Police in the UK are taking Internet incitement seriously, at long last:
LONDON (AP) – An al-Qaida inspired computer expert who dubbed himself “the terrorist James Bond” was imprisoned for 10 years Thursday for running a network of extremist websites and hoarding videos of the murders of Americans Nick Berg and Daniel Pearl.
Morocco-born Younis Tsouli, 23, who prosecutors said had uploaded guides to building suicide vests on to the Internet, used the online ID “irhabi007” – the Arabic word for terrorist and the code name of the fictional British spy.
With accomplices Tariq Al-Daour and Waseem Mughal, Tsouli offered advice and motivation to would-be terrorists on a myriad of web pages run from their London homes, prosecutors said.
Videos seized from the group gave advice on suicide belts, causing explosions, using rocket-propelled grenades, producing poisons and blowing up gas pipelines, prosecutors told jurors.
As I’ve written before, the Internet — Websites, chat rooms, forums, etc. — are the glue that holds the informal worldwide jihadi network together, as well as the inspiration for many Muslims to become jihadis:
…individual Muslims, in constant touch with Islamist leaders and others like themselves throughout the world, can go through a process of radicalization and validation of radical beliefs online. The Internet makes it possible for them to be immersed in a culture of like-minded people, something which would not be possible otherwise, and which is capable of amplifying beliefs which would be deviant in their local environment. This is the same phenomenon that’s given a huge boost to the population of pedophiles, who share ideas and child pornography with kindred spirits online that they would otherwise never meet.

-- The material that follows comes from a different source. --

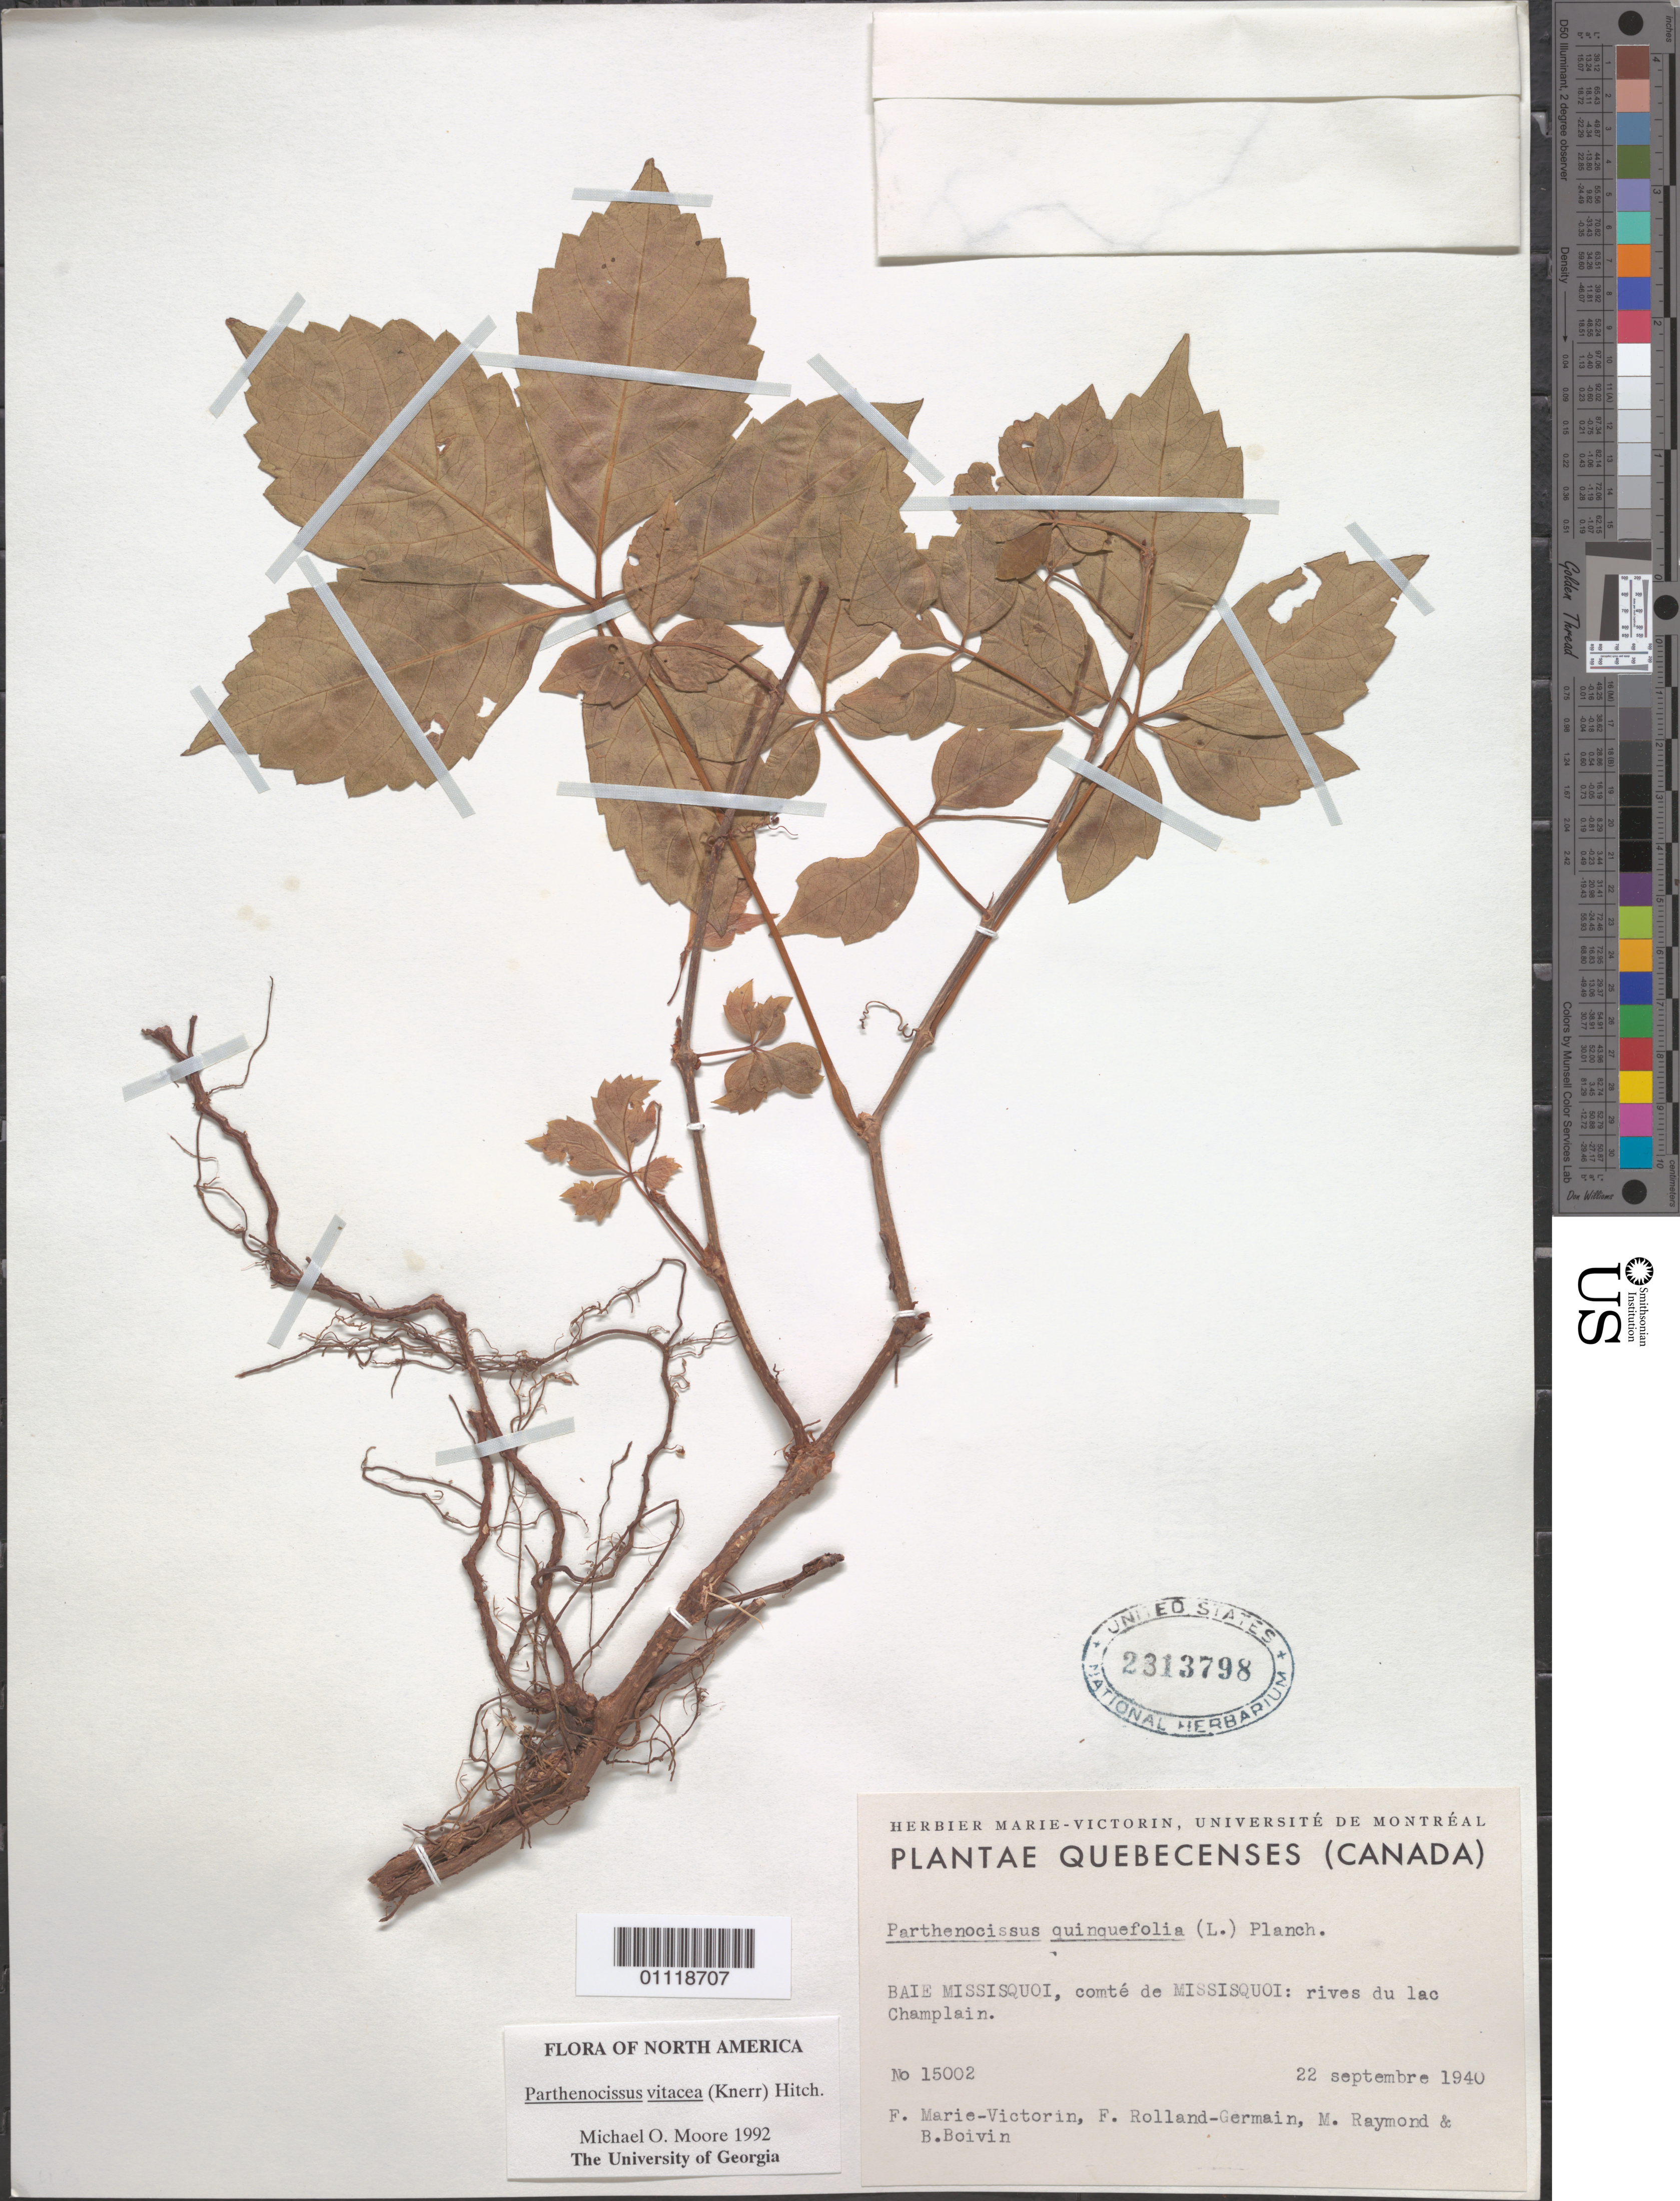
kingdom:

So someone for whom blowing up an airport, for example, is only a fantasy, may find that there are others who share it, and that it isn’t really just a crazy dream — there are people out there who have actually done things like this, and who are willing to show him how his dream can become deadly reality.
I hope that part of the interrogation of the UK murder doctors, for example, will be to extract from them (and their computers) the details of the Websites, etc. that they frequent, and that the police will follow up and take down the sites and arrest the operators.